Updated: Dec 16, 2021
"To a yogi, all yoga is bhoga, and all bhoga is yoga" - Peter Marchand
While most people have heard of yoga, very few have heard of bhoga. Bhoga is a Sanskrit word that means “indulgence” or “enjoyment”. Bhoga connects us to samsara, to this world, and its attractions, distractions, and desires. Bhoga is whatever we can enjoy on the outside through our sensory organs- what is visible in the universe. Yoga is divine union with cosmic consciousness, it is the process of going within and meeting with the divine Self- that which is not visible. In this sense, yoga and bhoga are not in conflict at all, but that doesn’t mean your bhoga can’t take you away from your yoga. If we first establish ourselves in pure consciousness and then do bhoga, and if it is rightly utilized, it will raise the vibration of the planet.
Nisargadatta Maharaj makes a distinction between the yogi and the bhogi in his book, “I Am That”. He states, “The Yogi's life is governed by a single desire -- to find the Truth; the Bhogi serves many masters”. When you love something, attachment comes naturally. Attachment takes an unhealthy turn when it becomes addiction. Addiction is not just drugs and alcohol, but music, TV, social media, coffee, foods, certain thought patterns and emotions, etc. To have true freedom and to think clearly and freely, one must be liberated from their addictions. The root cause of not understanding the Truth is addiction. Bhoga can take us away from our yoga when we aren’t established in our yoga. And many studios in the West are taking bhoga into their practice in a way that is harmful to others and taking away from the ancient foundations of the practice (i.e., beer yoga, sip and flows, playing certain music that damages DNA, ignoring the higher limbs of yoga). Even Sadhguru is calling popular yoga teachers up in America to tell them to stop! People think yoga is asana, a few breathing exercises, a couple of Sanskrit words here and there, but it is not just that. The word yoga means union, not in the sense of community or anything outside of yourself, but in union with the divine. In experiencing true union with the Self in samadhi, you come to find that this same consciousness is in everything. In this sense, raising the vibration of humanity and coming together in community as beings of pure consciousness can only happen if you do your inner work (see our blog post series on the 8 Limbs of Yoga).

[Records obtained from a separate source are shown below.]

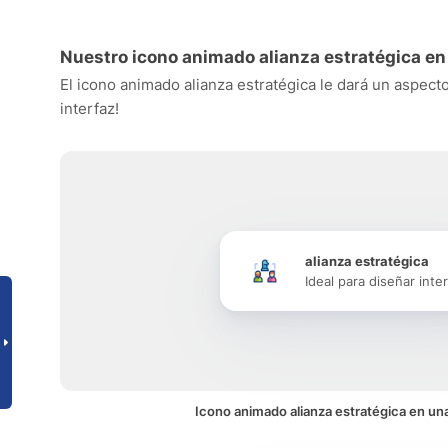
Nuestro icono animado alianza estratégica en
El icono animado alianza estratégica le dará un aspecto
interfaz!
alianza estratégica
Ideal para diseñar inte
Icono animado alianza estratégica en una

However, bhoga is enjoyment of all kinds of things; the enjoyment of the second chakra, not just the vices. Bhoga can be found in meeting friends, asana practice, growing spiritually, reading, walking in nature, etc. Yoga and bhoga are both part of life and should be enjoyed together. It is not just a matter of right or wrong, but of balancing our yoga and our bhoga. When you look at the world around, there is a lot more bhoga and a lot less yoga. This imbalance between bhoga and yoga is a cause for a lot of this suffering. When you are at peace with your bhoga, you are at peace with your yoga. To a yogi, all yoga is bhoga, and all bhoga is yoga (living in harmony with your true nature).